═══ Given entries ═══
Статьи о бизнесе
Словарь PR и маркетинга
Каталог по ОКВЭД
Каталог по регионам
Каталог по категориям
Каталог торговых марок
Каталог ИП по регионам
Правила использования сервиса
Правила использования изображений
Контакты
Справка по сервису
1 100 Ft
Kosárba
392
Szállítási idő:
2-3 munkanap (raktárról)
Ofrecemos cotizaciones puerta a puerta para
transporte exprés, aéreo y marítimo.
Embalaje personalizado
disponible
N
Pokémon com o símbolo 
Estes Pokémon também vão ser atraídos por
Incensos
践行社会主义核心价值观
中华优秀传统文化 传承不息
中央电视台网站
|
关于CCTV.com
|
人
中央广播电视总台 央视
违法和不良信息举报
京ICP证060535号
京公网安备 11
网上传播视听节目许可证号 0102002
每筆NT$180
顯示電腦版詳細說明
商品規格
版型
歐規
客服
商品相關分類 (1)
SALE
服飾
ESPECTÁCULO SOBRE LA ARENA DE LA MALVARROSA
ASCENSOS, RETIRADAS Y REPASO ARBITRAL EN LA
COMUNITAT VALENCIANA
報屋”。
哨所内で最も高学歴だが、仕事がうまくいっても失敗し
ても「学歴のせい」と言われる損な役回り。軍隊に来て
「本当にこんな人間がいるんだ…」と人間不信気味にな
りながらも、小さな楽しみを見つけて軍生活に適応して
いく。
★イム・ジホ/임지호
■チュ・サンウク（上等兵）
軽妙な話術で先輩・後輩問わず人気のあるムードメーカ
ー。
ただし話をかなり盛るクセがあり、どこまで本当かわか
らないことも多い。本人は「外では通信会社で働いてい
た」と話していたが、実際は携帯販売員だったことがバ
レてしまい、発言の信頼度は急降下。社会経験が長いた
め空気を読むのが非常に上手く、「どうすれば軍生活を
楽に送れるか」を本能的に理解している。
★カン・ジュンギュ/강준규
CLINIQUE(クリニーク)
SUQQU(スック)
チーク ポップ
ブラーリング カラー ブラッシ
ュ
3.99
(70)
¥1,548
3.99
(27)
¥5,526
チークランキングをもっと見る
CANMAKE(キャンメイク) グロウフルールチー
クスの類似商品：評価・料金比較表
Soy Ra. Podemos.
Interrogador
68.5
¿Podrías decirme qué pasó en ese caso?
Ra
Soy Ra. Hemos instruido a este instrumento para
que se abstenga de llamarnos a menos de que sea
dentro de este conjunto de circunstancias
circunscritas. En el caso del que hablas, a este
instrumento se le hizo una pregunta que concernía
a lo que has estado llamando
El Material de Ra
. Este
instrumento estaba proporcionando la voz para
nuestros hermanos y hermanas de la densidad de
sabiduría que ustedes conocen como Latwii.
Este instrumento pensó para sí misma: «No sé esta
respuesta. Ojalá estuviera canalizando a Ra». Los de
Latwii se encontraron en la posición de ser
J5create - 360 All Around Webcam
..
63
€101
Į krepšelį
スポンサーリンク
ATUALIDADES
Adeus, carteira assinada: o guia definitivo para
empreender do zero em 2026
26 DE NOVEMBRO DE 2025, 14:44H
═══
» Task instructions
Nothing from before the line containing "Soy Ra. Podemos." should appear; copy that line and each one after it through the last line of the entries, exactly.

» Finished task
Soy Ra. Podemos.
Interrogador
68.5
¿Podrías decirme qué pasó en ese caso?
Ra
Soy Ra. Hemos instruido a este instrumento para
que se abstenga de llamarnos a menos de que sea
dentro de este conjunto de circunstancias
circunscritas. En el caso del que hablas, a este
instrumento se le hizo una pregunta que concernía
a lo que has estado llamando
El Material de Ra
. Este
instrumento estaba proporcionando la voz para
nuestros hermanos y hermanas de la densidad de
sabiduría que ustedes conocen como Latwii.
Este instrumento pensó para sí misma: «No sé esta
respuesta. Ojalá estuviera canalizando a Ra». Los de
Latwii se encontraron en la posición de ser
J5create - 360 All Around Webcam
..
63
€101
Į krepšelį
スポンサーリンク
ATUALIDADES
Adeus, carteira assinada: o guia definitivo para
empreender do zero em 2026
26 DE NOVEMBRO DE 2025, 14:44H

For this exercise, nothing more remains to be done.